- Extract
● ● ● ●

# Dart Frog Plants via Ebay



## grazzzz (Feb 2, 2009)

So I ve set myself a project of making a new viv for a colony of Dart Frogs (got 4 bumble bee's at the moment but going to expand)I have based it on Black Jungles viv below and before starting to build it i am collecting all the thing I need, looking on ebay i have found some stunning plants this arrived yesterday and will look great on the back wall in one of the hidden pots plus great hiding places for the frogs too, i have found some mini orchids too which thrive in damp humid conditions.
Will keep you posted on how it goes !!!!!


----------



## Axel01 (Jun 14, 2008)

Stunning viv, I love to see well planted vivs.

That's one very nice Sarracenia purpurea. WhereD'you get it from?

I'm not too sure that it will like the warmth that the frogs like. And I'm pretty sure that it will make a happy meal of yer frogs!


----------



## grazzzz (Feb 2, 2009)

Axel01 said:


> Stunning viv, I love to see well planted vivs.
> 
> That's one very nice Sarracenia purpurea. WhereD'you get it from?
> 
> I'm not too sure that it will like the warmth that the frogs like. And I'm pretty sure that it will make a happy meal of yer frogs!


i found it on ebay they are a nursery that specialises in exotic plants, it hasnt got any lids that shut and isnt poisonous i enqired before it arrived and it thrives in damp humid conditions.


----------



## Mbar (Aug 12, 2007)

> it hasnt got any lids that shut and isnt poisonous


It looks like its designed to trap something. Insects? :neutral:


----------



## Gaz1987 (Jan 28, 2008)

Do you have a link to this seller on ebay please ?


----------



## grazzzz (Feb 2, 2009)

● ● ● ●

- Problem 1
Set down, word for word, the part of the rows that opens with the line containing "Ignorata la medicina" and runs through the last line of the rows, with both of those lines included.

- Records supplied
● ● ● ●

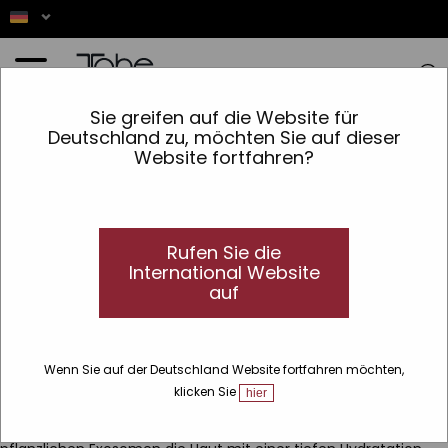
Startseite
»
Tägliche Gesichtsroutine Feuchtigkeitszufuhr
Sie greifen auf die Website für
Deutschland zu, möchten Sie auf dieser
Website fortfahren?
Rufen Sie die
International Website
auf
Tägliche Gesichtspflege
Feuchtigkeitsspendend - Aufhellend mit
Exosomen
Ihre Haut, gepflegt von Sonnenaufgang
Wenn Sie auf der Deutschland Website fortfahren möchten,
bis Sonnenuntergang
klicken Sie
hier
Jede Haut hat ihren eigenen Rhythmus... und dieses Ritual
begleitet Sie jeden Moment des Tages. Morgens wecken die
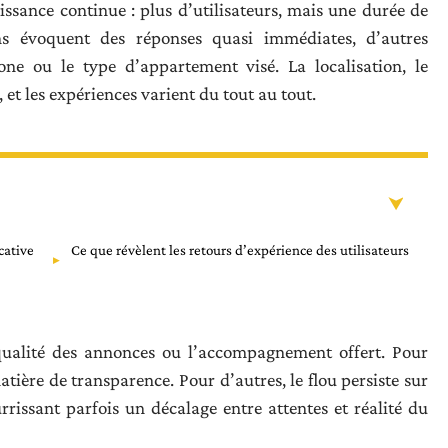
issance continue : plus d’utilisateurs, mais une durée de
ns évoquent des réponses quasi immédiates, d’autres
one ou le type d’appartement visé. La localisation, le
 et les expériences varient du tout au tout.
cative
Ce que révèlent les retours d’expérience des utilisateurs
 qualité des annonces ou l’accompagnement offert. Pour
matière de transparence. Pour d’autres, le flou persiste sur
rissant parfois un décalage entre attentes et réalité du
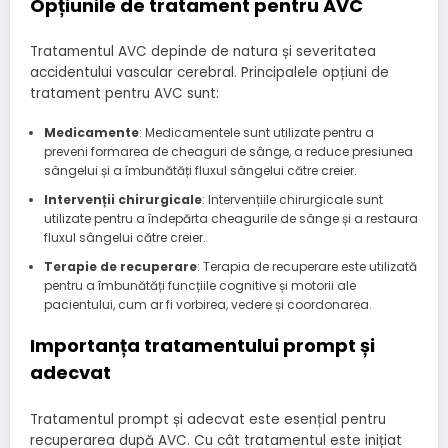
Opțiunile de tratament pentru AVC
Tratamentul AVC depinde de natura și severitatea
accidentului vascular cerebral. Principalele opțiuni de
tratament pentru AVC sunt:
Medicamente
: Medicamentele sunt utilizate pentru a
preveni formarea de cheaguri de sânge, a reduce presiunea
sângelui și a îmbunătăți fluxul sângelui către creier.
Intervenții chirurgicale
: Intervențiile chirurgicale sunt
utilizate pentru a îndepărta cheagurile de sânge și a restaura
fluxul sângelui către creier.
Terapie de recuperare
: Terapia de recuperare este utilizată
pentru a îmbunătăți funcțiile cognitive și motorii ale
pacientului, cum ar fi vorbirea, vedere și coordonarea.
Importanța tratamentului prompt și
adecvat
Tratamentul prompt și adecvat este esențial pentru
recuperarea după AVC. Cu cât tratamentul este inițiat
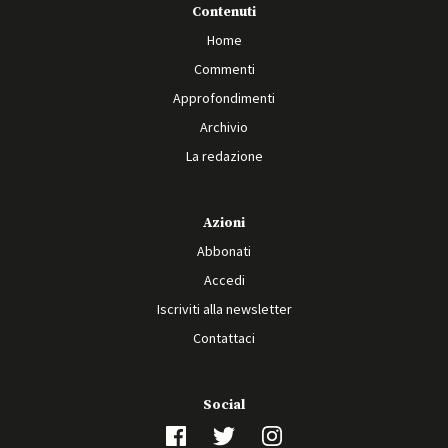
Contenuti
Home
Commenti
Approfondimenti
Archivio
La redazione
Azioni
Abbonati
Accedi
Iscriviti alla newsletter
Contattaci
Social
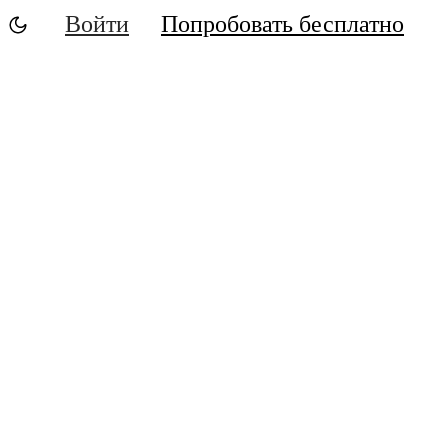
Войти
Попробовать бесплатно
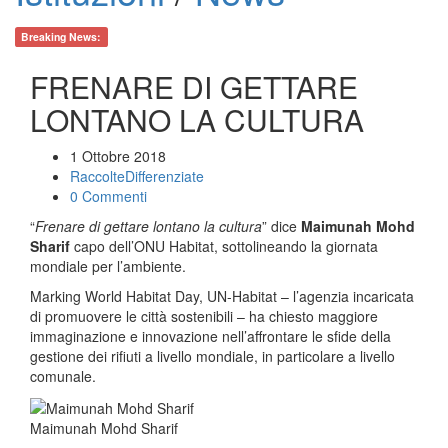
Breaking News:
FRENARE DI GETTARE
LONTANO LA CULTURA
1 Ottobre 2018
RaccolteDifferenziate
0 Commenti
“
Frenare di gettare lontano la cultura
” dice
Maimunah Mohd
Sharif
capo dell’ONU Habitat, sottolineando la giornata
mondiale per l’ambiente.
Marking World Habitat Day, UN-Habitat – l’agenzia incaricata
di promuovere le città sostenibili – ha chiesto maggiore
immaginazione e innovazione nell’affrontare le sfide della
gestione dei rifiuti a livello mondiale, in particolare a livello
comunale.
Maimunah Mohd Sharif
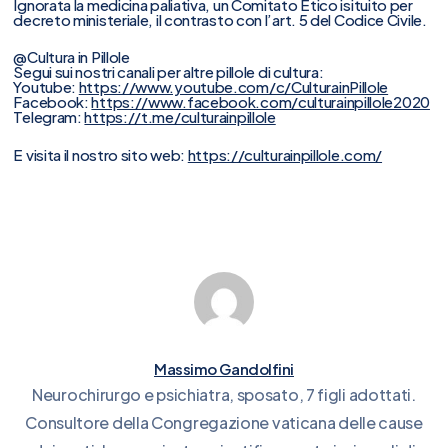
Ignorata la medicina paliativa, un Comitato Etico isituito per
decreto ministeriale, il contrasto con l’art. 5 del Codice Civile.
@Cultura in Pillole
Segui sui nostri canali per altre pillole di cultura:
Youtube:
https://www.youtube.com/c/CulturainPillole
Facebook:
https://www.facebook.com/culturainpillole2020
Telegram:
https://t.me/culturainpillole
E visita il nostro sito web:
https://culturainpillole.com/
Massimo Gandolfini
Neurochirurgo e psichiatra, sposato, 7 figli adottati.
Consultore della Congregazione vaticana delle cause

● ● ● ●

- Problem 2
Pick up the forum thread about plants for a dart frog tank where it stops, and keep it going.

- Exercise result 1
Ignorata la medicina paliativa, un Comitato Etico isituito per
decreto ministeriale, il contrasto con l’art. 5 del Codice Civile.
@Cultura in Pillole
Segui sui nostri canali per altre pillole di cultura:
Youtube:
https://www.youtube.com/c/CulturainPillole
Facebook:
https://www.facebook.com/culturainpillole2020
Telegram:
https://t.me/culturainpillole
E visita il nostro sito web:
https://culturainpillole.com/
Massimo Gandolfini
Neurochirurgo e psichiatra, sposato, 7 figli adottati.
Consultore della Congregazione vaticana delle cause

- Exercise result 2
Here is there site! eBay UK Shop - Hampshire Carnivorous and Exotics: Sarracenia - pitcher plant, Nepenthes - Monkey cup, Cephalotus follicularis
They have some great plants


----------



## grazzzz (Feb 2, 2009)

grazzzz said:


> Here is there site! eBay UK Shop - Hampshire Carnivorous and Exotics: Sarracenia - pitcher plant, Nepenthes - Monkey cup, Cephalotus follicularis
> They have some great plants


Plus this company is great for Orchids. eBay Seller: ppm orc: Home Garden items on eBay.co.uk


----------



## chondro13 (Aug 18, 2008)

Ive always been worried about using pitcher plants as im convinced darts would get in there and be unable to get out?? Although they are listed on dartfrogs website so i guess theyve worked without problems!

Lovely plant anyway lol!


----------



## Gaz1987 (Jan 28, 2008)

Thanks for the link


----------



## Axel01 (Jun 14, 2008)

It's deffo a pitcher plant. 

It's designed so that anything that falls in cannot get out. They're great to grow (I have many) but I would be concerned about the wee frogs.

But what the heck.... It's a bloody well coloured one. Start a new hobby... they're dead easy to grow.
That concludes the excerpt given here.